Sergeant Ömer Halisdemir killed Brigadier General Semih Terzi on the night of July 15, breaking the command chain of the plotters. Seventeen officers face four life sentences while prosecutors are asking for five life sentences for Lieutenant Mihrali Atmaca, who is accused of fatally shooting officer Halisdemir. Putschist soldiers are also facing charges for attempting to topple the government and assassinate President Recep Tayyip Erdoğan.

Halisdemir was deployed in the Special Forces Command when pro-coup troops started taking over military bases across the country amid fierce resistance by the public, police and soldiers against the putsch attempt. Zekai Aksakallı, the commander of the Special Forces, managed to evade coup troops and telephoned Halisdemir to inform him about the individuals behind the coup.

One of them was identified as Brig. Gen. Terzi, who flew in from another city in an attempt to take over the base on the night of the coup attempt. Commander Aksakallı ordered Halisdemir to kill Terzi in order to prevent the coup. Officer Halisdemir valiantly followed orders and fired several fatal shots at Terzi as he entered the base flanked by heavily-armed soldiers.

Halisdemir died heroically, sprayed with bullets by Terzi's troops. After word of his actions on the night of the coup attempt got out, public sympathy poured in for the officer who had worked as an aide for Aksakallı for nearly two decades. Hundreds of babies born after the coup have been named Ömer Halisdemir as a tribute, and hundreds of thousands have visited his grave. Parks, schools and other public places have been named after Halisdemir, while a cottage industry of souvenirs to preserve his memory has emerged.

The courtroom was packed with security forces on Monday, including police with shields behind the suspects, as the judge confirmed the identities of those on trial. Ahmet Kara, a non-commissioned officer like Halisdemir, was accompanying Semih Terzi when the latter was about to enter the military base where he was killed. Kara, one of 17 defendants, told the court that he was not aware that it was a "coup" when he, Terzi and other troops arrived in the Ankara headquarters of the Special Forces Command. "If I knew as much as Halisdemir did, I would have killed Terzi too," he said.
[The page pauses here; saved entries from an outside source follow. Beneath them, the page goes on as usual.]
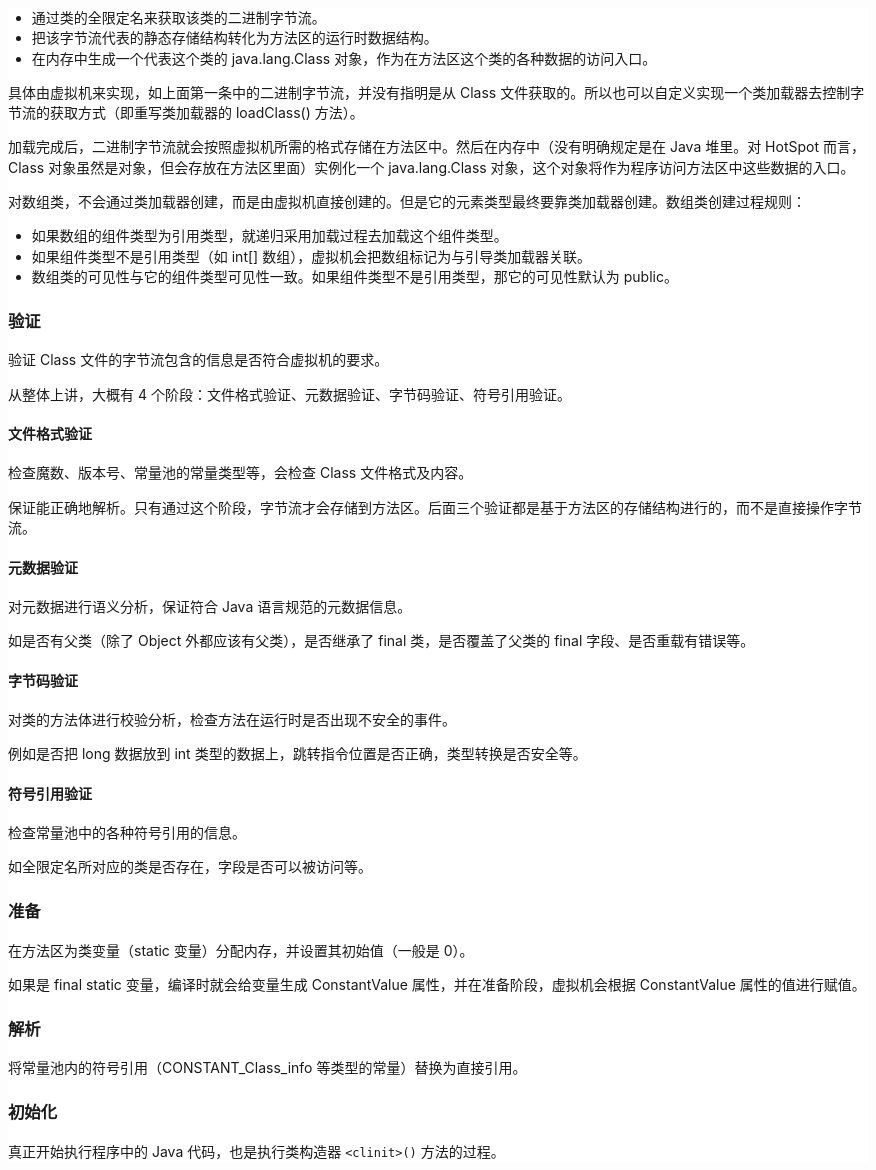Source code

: - 通过类的全限定名来获取该类的二进制字节流。
- 把该字节流代表的静态存储结构转化为方法区的运行时数据结构。
- 在内存中生成一个代表这个类的 java.lang.Class 对象，作为在方法区这个类的各种数据的访问入口。

具体由虚拟机来实现，如上面第一条中的二进制字节流，并没有指明是从 Class 文件获取的。所以也可以自定义实现一个类加载器去控制字节流的获取方式（即重写类加载器的 loadClass() 方法）。

加载完成后，二进制字节流就会按照虚拟机所需的格式存储在方法区中。然后在内存中（没有明确规定是在 Java 堆里。对 HotSpot 而言，Class 对象虽然是对象，但会存放在方法区里面）实例化一个 java.lang.Class 对象，这个对象将作为程序访问方法区中这些数据的入口。

对数组类，不会通过类加载器创建，而是由虚拟机直接创建的。但是它的元素类型最终要靠类加载器创建。数组类创建过程规则：

- 如果数组的组件类型为引用类型，就递归采用加载过程去加载这个组件类型。
- 如果组件类型不是引用类型（如 int[] 数组），虚拟机会把数组标记为与引导类加载器关联。
- 数组类的可见性与它的组件类型可见性一致。如果组件类型不是引用类型，那它的可见性默认为 public。

### 验证

验证 Class 文件的字节流包含的信息是否符合虚拟机的要求。

从整体上讲，大概有 4 个阶段：文件格式验证、元数据验证、字节码验证、符号引用验证。

#### 文件格式验证

检查魔数、版本号、常量池的常量类型等，会检查 Class 文件格式及内容。

保证能正确地解析。只有通过这个阶段，字节流才会存储到方法区。后面三个验证都是基于方法区的存储结构进行的，而不是直接操作字节流。

#### 元数据验证

对元数据进行语义分析，保证符合 Java 语言规范的元数据信息。

如是否有父类（除了 Object 外都应该有父类），是否继承了 final 类，是否覆盖了父类的 final 字段、是否重载有错误等。

#### 字节码验证

对类的方法体进行校验分析，检查方法在运行时是否出现不安全的事件。

例如是否把 long 数据放到 int 类型的数据上，跳转指令位置是否正确，类型转换是否安全等。

#### 符号引用验证

检查常量池中的各种符号引用的信息。

如全限定名所对应的类是否存在，字段是否可以被访问等。

### 准备

在方法区为类变量（static 变量）分配内存，并设置其初始值（一般是 0）。

如果是 final static 变量，编译时就会给变量生成 ConstantValue 属性，并在准备阶段，虚拟机会根据 ConstantValue 属性的值进行赋值。

### 解析

将常量池内的符号引用（CONSTANT_Class_info 等类型的常量）替换为直接引用。

### 初始化

真正开始执行程序中的 Java 代码，也是执行类构造器 `<clinit>()` 方法的过程。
Kara said Terzi never spoke about a coup when they flew together to Ankara aboard the same plane. He said he did not have a working cell phone and did not watch TV on the coup night, insisting he never heard that a coup attempt was unfolding while he was accompanying Terzi as the general's aide. "I was behind him while he was walking towards the (Special Forces headquarters) when I heard gunshots. I called for an ambulance," he said, recounting the moment Terzi was shot. Kara claimed he only found out about the coup attempt when he overheard other officers at the military hospital to which Terzi was taken.

Ali Güreli, another non-commissioned officer who escorted Terzi as he was preparing to take over the Special Forces Command, said he believed they were in Ankara, where they flew from Diyarbakır, "to protect the parliament" after he heard of extraordinary military activity in Istanbul and Ankara. Güreli said he did not hear Terzi speak to anyone by radio while they were aboard the plane to Ankara and never heard any conversation about a coup while he and the other soldiers were flying there.

The coup was blamed on the Gülenist Terror Group (FETÖ), led by Fetullah Gülen who lives in a self-imposed exile in U.S. state of Pennsylvania.

The men went on trial after 47 suspects, mainly soldiers, appeared in court for the first time on Monday in the southern city of Muğla, accused of plotting to assassinate Erdoğan during the coup attempt.

They are among around 43,000 people arrested in the aftermath of last year's attempted overthrow with the country facing the largest judicial process in its history.